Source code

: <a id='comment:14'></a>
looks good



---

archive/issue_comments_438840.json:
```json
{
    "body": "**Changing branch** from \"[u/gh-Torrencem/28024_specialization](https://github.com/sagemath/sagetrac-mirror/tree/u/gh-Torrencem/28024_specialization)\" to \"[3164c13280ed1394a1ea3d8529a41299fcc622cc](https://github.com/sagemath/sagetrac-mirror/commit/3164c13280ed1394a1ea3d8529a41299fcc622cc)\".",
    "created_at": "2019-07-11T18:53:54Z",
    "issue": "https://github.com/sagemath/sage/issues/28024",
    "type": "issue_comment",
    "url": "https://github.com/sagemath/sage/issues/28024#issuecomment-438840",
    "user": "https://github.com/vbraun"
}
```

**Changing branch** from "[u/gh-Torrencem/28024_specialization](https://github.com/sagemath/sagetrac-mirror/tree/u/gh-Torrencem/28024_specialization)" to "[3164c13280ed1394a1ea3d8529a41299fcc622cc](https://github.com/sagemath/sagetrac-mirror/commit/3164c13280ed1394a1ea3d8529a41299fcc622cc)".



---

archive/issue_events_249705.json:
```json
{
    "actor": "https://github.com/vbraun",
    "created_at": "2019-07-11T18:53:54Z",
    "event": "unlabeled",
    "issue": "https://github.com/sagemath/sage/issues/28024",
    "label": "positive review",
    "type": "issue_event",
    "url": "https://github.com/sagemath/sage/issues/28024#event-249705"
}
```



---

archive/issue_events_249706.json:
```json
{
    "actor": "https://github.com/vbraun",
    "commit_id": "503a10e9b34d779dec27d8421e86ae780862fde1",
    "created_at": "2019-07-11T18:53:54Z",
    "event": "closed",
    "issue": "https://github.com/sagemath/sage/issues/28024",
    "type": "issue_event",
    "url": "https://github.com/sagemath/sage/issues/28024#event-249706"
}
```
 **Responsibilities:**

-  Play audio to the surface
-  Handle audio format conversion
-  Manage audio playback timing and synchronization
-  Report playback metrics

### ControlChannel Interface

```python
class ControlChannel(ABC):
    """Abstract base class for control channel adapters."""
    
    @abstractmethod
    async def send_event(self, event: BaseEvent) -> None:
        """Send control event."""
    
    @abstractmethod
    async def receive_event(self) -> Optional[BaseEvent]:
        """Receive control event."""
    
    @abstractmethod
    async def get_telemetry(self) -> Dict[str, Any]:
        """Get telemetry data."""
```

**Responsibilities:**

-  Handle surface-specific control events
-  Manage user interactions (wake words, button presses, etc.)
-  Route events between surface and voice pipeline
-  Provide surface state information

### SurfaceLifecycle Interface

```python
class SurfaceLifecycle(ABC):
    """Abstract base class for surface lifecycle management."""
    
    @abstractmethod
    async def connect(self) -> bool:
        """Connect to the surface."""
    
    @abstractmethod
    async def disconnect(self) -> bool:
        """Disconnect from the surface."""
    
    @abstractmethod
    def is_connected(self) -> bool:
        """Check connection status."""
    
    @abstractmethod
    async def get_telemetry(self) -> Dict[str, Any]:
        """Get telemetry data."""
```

§ §

## Goal of the exercise
Repeat the entire listing exactly.

## Your response
Source code

: <a id='comment:14'></a>
looks good



---

archive/issue_comments_438840.json:
```json
{
    "body": "**Changing branch** from \"[u/gh-Torrencem/28024_specialization](https://github.com/sagemath/sagetrac-mirror/tree/u/gh-Torrencem/28024_specialization)\" to \"[3164c13280ed1394a1ea3d8529a41299fcc622cc](https://github.com/sagemath/sagetrac-mirror/commit/3164c13280ed1394a1ea3d8529a41299fcc622cc)\".",
    "created_at": "2019-07-11T18:53:54Z",
    "issue": "https://github.com/sagemath/sage/issues/28024",
    "type": "issue_comment",
    "url": "https://github.com/sagemath/sage/issues/28024#issuecomment-438840",
    "user": "https://github.com/vbraun"
}
```

**Changing branch** from "[u/gh-Torrencem/28024_specialization](https://github.com/sagemath/sagetrac-mirror/tree/u/gh-Torrencem/28024_specialization)" to "[3164c13280ed1394a1ea3d8529a41299fcc622cc](https://github.com/sagemath/sagetrac-mirror/commit/3164c13280ed1394a1ea3d8529a41299fcc622cc)".



---

archive/issue_events_249705.json:
```json
{
    "actor": "https://github.com/vbraun",
    "created_at": "2019-07-11T18:53:54Z",
    "event": "unlabeled",
    "issue": "https://github.com/sagemath/sage/issues/28024",
    "label": "positive review",
    "type": "issue_event",
    "url": "https://github.com/sagemath/sage/issues/28024#event-249705"
}
```



---

archive/issue_events_249706.json:
```json
{
    "actor": "https://github.com/vbraun",
    "commit_id": "503a10e9b34d779dec27d8421e86ae780862fde1",
    "created_at": "2019-07-11T18:53:54Z",
    "event": "closed",
    "issue": "https://github.com/sagemath/sage/issues/28024",
    "type": "issue_event",
    "url": "https://github.com/sagemath/sage/issues/28024#event-249706"
}
```
 **Responsibilities:**

-  Play audio to the surface
-  Handle audio format conversion
-  Manage audio playback timing and synchronization
-  Report playback metrics

### ControlChannel Interface

```python
class ControlChannel(ABC):
    """Abstract base class for control channel adapters."""
    
    @abstractmethod
    async def send_event(self, event: BaseEvent) -> None:
        """Send control event."""
    
    @abstractmethod
    async def receive_event(self) -> Optional[BaseEvent]:
        """Receive control event."""
    
    @abstractmethod
    async def get_telemetry(self) -> Dict[str, Any]:
        """Get telemetry data."""
```

**Responsibilities:**

-  Handle surface-specific control events
-  Manage user interactions (wake words, button presses, etc.)
-  Route events between surface and voice pipeline
-  Provide surface state information

### SurfaceLifecycle Interface

```python
class SurfaceLifecycle(ABC):
    """Abstract base class for surface lifecycle management."""
    
    @abstractmethod
    async def connect(self) -> bool:
        """Connect to the surface."""
    
    @abstractmethod
    async def disconnect(self) -> bool:
        """Disconnect from the surface."""
    
    @abstractmethod
    def is_connected(self) -> bool:
        """Check connection status."""
    
    @abstractmethod
    async def get_telemetry(self) -> Dict[str, Any]:
        """Get telemetry data."""
```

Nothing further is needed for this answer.